[Dataset rows]:
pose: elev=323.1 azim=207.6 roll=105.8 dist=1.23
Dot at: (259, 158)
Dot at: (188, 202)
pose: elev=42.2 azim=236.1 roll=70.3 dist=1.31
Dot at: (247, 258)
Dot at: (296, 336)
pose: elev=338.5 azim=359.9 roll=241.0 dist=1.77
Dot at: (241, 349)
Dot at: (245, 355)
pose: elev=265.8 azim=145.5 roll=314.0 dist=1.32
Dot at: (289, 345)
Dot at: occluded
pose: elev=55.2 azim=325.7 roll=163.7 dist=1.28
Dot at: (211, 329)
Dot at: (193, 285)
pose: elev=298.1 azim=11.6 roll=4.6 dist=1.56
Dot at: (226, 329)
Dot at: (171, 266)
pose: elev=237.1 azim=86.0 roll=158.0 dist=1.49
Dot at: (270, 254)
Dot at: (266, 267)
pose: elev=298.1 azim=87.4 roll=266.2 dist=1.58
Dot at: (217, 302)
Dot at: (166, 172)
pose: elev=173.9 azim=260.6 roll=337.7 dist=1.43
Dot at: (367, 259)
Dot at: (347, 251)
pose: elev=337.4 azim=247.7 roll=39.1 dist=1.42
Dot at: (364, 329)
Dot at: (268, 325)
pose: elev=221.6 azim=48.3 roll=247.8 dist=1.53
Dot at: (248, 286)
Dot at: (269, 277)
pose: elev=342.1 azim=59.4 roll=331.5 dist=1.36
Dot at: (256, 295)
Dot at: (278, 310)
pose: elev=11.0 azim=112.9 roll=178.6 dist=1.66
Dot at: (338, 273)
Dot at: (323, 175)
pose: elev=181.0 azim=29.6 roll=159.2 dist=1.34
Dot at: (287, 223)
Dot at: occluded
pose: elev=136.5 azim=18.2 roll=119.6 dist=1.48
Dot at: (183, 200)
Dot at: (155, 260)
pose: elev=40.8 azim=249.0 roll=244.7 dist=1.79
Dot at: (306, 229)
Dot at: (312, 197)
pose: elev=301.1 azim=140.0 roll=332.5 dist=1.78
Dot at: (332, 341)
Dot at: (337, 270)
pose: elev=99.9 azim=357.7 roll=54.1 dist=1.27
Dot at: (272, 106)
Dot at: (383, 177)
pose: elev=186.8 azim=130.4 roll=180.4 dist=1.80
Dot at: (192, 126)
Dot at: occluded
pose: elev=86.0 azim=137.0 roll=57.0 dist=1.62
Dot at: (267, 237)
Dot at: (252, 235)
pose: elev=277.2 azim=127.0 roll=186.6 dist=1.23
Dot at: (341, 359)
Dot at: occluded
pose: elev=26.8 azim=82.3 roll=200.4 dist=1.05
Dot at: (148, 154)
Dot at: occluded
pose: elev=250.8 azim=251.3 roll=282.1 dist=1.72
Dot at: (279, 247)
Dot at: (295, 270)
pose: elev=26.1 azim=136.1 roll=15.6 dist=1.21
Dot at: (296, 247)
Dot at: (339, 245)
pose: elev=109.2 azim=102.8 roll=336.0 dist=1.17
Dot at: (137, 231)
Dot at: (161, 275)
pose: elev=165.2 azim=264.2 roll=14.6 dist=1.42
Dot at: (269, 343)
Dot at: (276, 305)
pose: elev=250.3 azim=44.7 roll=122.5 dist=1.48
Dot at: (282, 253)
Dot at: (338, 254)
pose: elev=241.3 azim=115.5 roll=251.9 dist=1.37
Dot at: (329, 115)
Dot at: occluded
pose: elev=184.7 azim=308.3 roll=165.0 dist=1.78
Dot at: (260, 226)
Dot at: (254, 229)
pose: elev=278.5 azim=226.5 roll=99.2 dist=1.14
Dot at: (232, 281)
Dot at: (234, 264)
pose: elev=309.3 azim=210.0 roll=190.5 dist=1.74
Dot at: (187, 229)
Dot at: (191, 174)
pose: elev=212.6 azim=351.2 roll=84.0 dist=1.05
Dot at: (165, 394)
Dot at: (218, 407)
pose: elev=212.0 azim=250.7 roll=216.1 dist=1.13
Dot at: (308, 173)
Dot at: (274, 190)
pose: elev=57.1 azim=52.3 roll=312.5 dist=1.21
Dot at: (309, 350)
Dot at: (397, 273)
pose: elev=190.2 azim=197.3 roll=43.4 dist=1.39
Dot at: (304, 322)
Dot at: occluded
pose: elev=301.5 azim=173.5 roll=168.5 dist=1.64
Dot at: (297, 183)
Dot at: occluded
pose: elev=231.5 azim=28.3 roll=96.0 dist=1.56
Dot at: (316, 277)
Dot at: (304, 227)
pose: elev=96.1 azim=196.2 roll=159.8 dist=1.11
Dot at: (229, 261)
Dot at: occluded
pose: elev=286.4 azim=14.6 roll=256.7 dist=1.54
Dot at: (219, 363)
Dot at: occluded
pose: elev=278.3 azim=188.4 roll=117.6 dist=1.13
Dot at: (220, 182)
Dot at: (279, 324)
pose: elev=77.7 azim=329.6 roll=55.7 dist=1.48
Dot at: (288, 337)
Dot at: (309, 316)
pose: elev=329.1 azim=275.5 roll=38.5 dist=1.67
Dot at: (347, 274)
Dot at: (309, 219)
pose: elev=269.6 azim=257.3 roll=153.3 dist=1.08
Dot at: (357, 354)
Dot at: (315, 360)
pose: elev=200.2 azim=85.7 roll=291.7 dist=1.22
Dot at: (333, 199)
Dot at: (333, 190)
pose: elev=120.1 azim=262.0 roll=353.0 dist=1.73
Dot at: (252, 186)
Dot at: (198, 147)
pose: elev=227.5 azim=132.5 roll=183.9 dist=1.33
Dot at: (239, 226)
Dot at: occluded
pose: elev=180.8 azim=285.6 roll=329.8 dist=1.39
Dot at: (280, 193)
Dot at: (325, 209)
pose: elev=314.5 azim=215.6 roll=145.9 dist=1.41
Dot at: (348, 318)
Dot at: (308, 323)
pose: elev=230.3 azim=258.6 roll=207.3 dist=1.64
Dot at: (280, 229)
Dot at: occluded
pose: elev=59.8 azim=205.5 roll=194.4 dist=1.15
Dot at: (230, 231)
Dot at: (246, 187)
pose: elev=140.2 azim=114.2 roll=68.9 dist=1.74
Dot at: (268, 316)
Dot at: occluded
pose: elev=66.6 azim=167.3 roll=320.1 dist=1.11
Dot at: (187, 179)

[To be done]:
Copy every line of the entries above, with no changes to any of them.

[Finished task]:
pose: elev=323.1 azim=207.6 roll=105.8 dist=1.23
Dot at: (259, 158)
Dot at: (188, 202)
pose: elev=42.2 azim=236.1 roll=70.3 dist=1.31
Dot at: (247, 258)
Dot at: (296, 336)
pose: elev=338.5 azim=359.9 roll=241.0 dist=1.77
Dot at: (241, 349)
Dot at: (245, 355)
pose: elev=265.8 azim=145.5 roll=314.0 dist=1.32
Dot at: (289, 345)
Dot at: occluded
pose: elev=55.2 azim=325.7 roll=163.7 dist=1.28
Dot at: (211, 329)
Dot at: (193, 285)
pose: elev=298.1 azim=11.6 roll=4.6 dist=1.56
Dot at: (226, 329)
Dot at: (171, 266)
pose: elev=237.1 azim=86.0 roll=158.0 dist=1.49
Dot at: (270, 254)
Dot at: (266, 267)
pose: elev=298.1 azim=87.4 roll=266.2 dist=1.58
Dot at: (217, 302)
Dot at: (166, 172)
pose: elev=173.9 azim=260.6 roll=337.7 dist=1.43
Dot at: (367, 259)
Dot at: (347, 251)
pose: elev=337.4 azim=247.7 roll=39.1 dist=1.42
Dot at: (364, 329)
Dot at: (268, 325)
pose: elev=221.6 azim=48.3 roll=247.8 dist=1.53
Dot at: (248, 286)
Dot at: (269, 277)
pose: elev=342.1 azim=59.4 roll=331.5 dist=1.36
Dot at: (256, 295)
Dot at: (278, 310)
pose: elev=11.0 azim=112.9 roll=178.6 dist=1.66
Dot at: (338, 273)
Dot at: (323, 175)
pose: elev=181.0 azim=29.6 roll=159.2 dist=1.34
Dot at: (287, 223)
Dot at: occluded
pose: elev=136.5 azim=18.2 roll=119.6 dist=1.48
Dot at: (183, 200)
Dot at: (155, 260)
pose: elev=40.8 azim=249.0 roll=244.7 dist=1.79
Dot at: (306, 229)
Dot at: (312, 197)
pose: elev=301.1 azim=140.0 roll=332.5 dist=1.78
Dot at: (332, 341)
Dot at: (337, 270)
pose: elev=99.9 azim=357.7 roll=54.1 dist=1.27
Dot at: (272, 106)
Dot at: (383, 177)
pose: elev=186.8 azim=130.4 roll=180.4 dist=1.80
Dot at: (192, 126)
Dot at: occluded
pose: elev=86.0 azim=137.0 roll=57.0 dist=1.62
Dot at: (267, 237)
Dot at: (252, 235)
pose: elev=277.2 azim=127.0 roll=186.6 dist=1.23
Dot at: (341, 359)
Dot at: occluded
pose: elev=26.8 azim=82.3 roll=200.4 dist=1.05
Dot at: (148, 154)
Dot at: occluded
pose: elev=250.8 azim=251.3 roll=282.1 dist=1.72
Dot at: (279, 247)
Dot at: (295, 270)
pose: elev=26.1 azim=136.1 roll=15.6 dist=1.21
Dot at: (296, 247)
Dot at: (339, 245)
pose: elev=109.2 azim=102.8 roll=336.0 dist=1.17
Dot at: (137, 231)
Dot at: (161, 275)
pose: elev=165.2 azim=264.2 roll=14.6 dist=1.42
Dot at: (269, 343)
Dot at: (276, 305)
pose: elev=250.3 azim=44.7 roll=122.5 dist=1.48
Dot at: (282, 253)
Dot at: (338, 254)
pose: elev=241.3 azim=115.5 roll=251.9 dist=1.37
Dot at: (329, 115)
Dot at: occluded
pose: elev=184.7 azim=308.3 roll=165.0 dist=1.78
Dot at: (260, 226)
Dot at: (254, 229)
pose: elev=278.5 azim=226.5 roll=99.2 dist=1.14
Dot at: (232, 281)
Dot at: (234, 264)
pose: elev=309.3 azim=210.0 roll=190.5 dist=1.74
Dot at: (187, 229)
Dot at: (191, 174)
pose: elev=212.6 azim=351.2 roll=84.0 dist=1.05
Dot at: (165, 394)
Dot at: (218, 407)
pose: elev=212.0 azim=250.7 roll=216.1 dist=1.13
Dot at: (308, 173)
Dot at: (274, 190)
pose: elev=57.1 azim=52.3 roll=312.5 dist=1.21
Dot at: (309, 350)
Dot at: (397, 273)
pose: elev=190.2 azim=197.3 roll=43.4 dist=1.39
Dot at: (304, 322)
Dot at: occluded
pose: elev=301.5 azim=173.5 roll=168.5 dist=1.64
Dot at: (297, 183)
Dot at: occluded
pose: elev=231.5 azim=28.3 roll=96.0 dist=1.56
Dot at: (316, 277)
Dot at: (304, 227)
pose: elev=96.1 azim=196.2 roll=159.8 dist=1.11
Dot at: (229, 261)
Dot at: occluded
pose: elev=286.4 azim=14.6 roll=256.7 dist=1.54
Dot at: (219, 363)
Dot at: occluded
pose: elev=278.3 azim=188.4 roll=117.6 dist=1.13
Dot at: (220, 182)
Dot at: (279, 324)
pose: elev=77.7 azim=329.6 roll=55.7 dist=1.48
Dot at: (288, 337)
Dot at: (309, 316)
pose: elev=329.1 azim=275.5 roll=38.5 dist=1.67
Dot at: (347, 274)
Dot at: (309, 219)
pose: elev=269.6 azim=257.3 roll=153.3 dist=1.08
Dot at: (357, 354)
Dot at: (315, 360)
pose: elev=200.2 azim=85.7 roll=291.7 dist=1.22
Dot at: (333, 199)
Dot at: (333, 190)
pose: elev=120.1 azim=262.0 roll=353.0 dist=1.73
Dot at: (252, 186)
Dot at: (198, 147)
pose: elev=227.5 azim=132.5 roll=183.9 dist=1.33
Dot at: (239, 226)
Dot at: occluded
pose: elev=180.8 azim=285.6 roll=329.8 dist=1.39
Dot at: (280, 193)
Dot at: (325, 209)
pose: elev=314.5 azim=215.6 roll=145.9 dist=1.41
Dot at: (348, 318)
Dot at: (308, 323)
pose: elev=230.3 azim=258.6 roll=207.3 dist=1.64
Dot at: (280, 229)
Dot at: occluded
pose: elev=59.8 azim=205.5 roll=194.4 dist=1.15
Dot at: (230, 231)
Dot at: (246, 187)
pose: elev=140.2 azim=114.2 roll=68.9 dist=1.74
Dot at: (268, 316)
Dot at: occluded
pose: elev=66.6 azim=167.3 roll=320.1 dist=1.11
Dot at: (187, 179)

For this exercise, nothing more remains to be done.